The cases mentioned above demonstrate how the material legacies of the Arctic can mean different things to different actors. They also suggest that actors frame and use their histories in relation to their experiences, their visions of the future, and their interests. This multiplicity of perceptions of the past is seldom represented at mining heritage sites, however, and only rarely in popular publications. This will be a challenge for those who believe that heritage making can contribute to responsible and sustainable post-extraction futures in the Arctic. How can we make mining legacies as heritage interesting and useful to a wider range of actors?

6 Conclusions

Through our multi- and transdisciplinary approach, REXSAC took important steps towards an understanding of if, how and under what circumstances legacies from past extractive industries can contribute to sustainable and responsible futures in the Arctic. To begin with, it is clear that the majority of former mines in the Arctic are, and will most likely continue to be, abandoned places where no new detectable values are created, but where significant amounts of toxic wastes are deposited in the environment. These are what environmental history scholars like Arn Keeling and John Sandlos have called “zombie mines” – abandoned mines that are dead but who continue to haunt the living through heavy metals and, in some cases, also by memories of colonial abuse (Keeling and Sandlos 2017). Cases like Nautanen, Josva and Laver also show that historic mines need to be taken into account in all environmental impact assessments of new mining projects – not as an argument in favor of carte blanche approvals of new environmental impacts, but as an important reminder of the multiple pressure arising from resource extraction undertakings that affect the environments and communities in Arctic regions today.

REXSACs research into post-extraction transitions also show that the legacies of mining have the potential to contribute to local livelihoods and well-being through re-economization. Some contexts seem to work in favor of this, such as when institutional frameworks provide different possibilities to deal with remains of mining after closure, encourage local influence over such processes, allow for manageable environmental legacies and the contributions of committed actors who envision and ascribe values to remains from the past – economic values and / or heritage values.

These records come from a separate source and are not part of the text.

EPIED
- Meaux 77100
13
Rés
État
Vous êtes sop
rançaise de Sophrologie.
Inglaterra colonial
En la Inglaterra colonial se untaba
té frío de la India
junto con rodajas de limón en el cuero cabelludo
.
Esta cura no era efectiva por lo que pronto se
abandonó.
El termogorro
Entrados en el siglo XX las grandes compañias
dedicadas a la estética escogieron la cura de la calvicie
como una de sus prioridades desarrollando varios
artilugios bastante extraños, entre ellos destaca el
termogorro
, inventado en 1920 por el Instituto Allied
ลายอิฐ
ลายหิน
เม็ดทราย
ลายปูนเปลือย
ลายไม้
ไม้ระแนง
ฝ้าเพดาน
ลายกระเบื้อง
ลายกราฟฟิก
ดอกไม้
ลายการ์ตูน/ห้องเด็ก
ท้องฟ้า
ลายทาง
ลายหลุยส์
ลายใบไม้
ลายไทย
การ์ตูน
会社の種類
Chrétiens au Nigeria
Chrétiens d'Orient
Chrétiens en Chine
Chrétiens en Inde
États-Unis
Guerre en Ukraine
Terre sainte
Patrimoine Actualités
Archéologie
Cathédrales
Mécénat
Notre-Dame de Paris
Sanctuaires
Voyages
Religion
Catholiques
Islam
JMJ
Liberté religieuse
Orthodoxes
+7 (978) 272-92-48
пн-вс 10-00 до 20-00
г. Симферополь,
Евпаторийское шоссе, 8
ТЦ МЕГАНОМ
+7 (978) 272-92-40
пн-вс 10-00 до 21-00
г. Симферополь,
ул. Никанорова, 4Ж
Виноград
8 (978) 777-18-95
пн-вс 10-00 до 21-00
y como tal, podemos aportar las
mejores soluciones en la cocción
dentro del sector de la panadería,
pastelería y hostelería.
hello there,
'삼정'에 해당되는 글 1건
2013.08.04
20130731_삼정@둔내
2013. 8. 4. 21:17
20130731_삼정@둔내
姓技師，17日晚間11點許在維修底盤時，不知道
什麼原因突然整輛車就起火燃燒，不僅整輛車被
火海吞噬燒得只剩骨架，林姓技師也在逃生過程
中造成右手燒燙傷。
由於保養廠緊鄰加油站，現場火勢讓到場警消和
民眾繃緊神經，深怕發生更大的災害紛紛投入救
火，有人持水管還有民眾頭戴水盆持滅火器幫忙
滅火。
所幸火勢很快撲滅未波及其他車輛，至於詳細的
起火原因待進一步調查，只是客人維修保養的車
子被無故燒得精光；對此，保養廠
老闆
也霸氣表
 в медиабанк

Some context does not work in concert with such approaches. These are locations which are extremely costly to get to and that few people even know exist. There are mining sites where all buildings have been removed or destroyed. Sometimes existing legislation offers few opportunities for post-extraction efforts. There are also sites where toxic waste, unwanted physical barriers and difficult histories discourage actors from ascribing values to them.

Heritage making may provide an avenue for responsible post-extraction futures in the Arctic, but it is clear that it requires a careful balancing of needs and desires to heal real and perceived existing wounds to the environment and to people. This is not only an issue of environmental remediation, but equally important, an issue of how heritage makers choose to narrate historical remains and places. There is a need to include a greater multiplicity of perspectives and historical experiences of mining, including from those who never benefited from it and only received its problematic impacts. And there are all those in between these extremes, who both suffered and gained something. In this way, extraction legacies made heritage could become an arena for public debate about both the past and the future of resource extraction in the Arctic and what it takes to make it sustainable in the decades to come.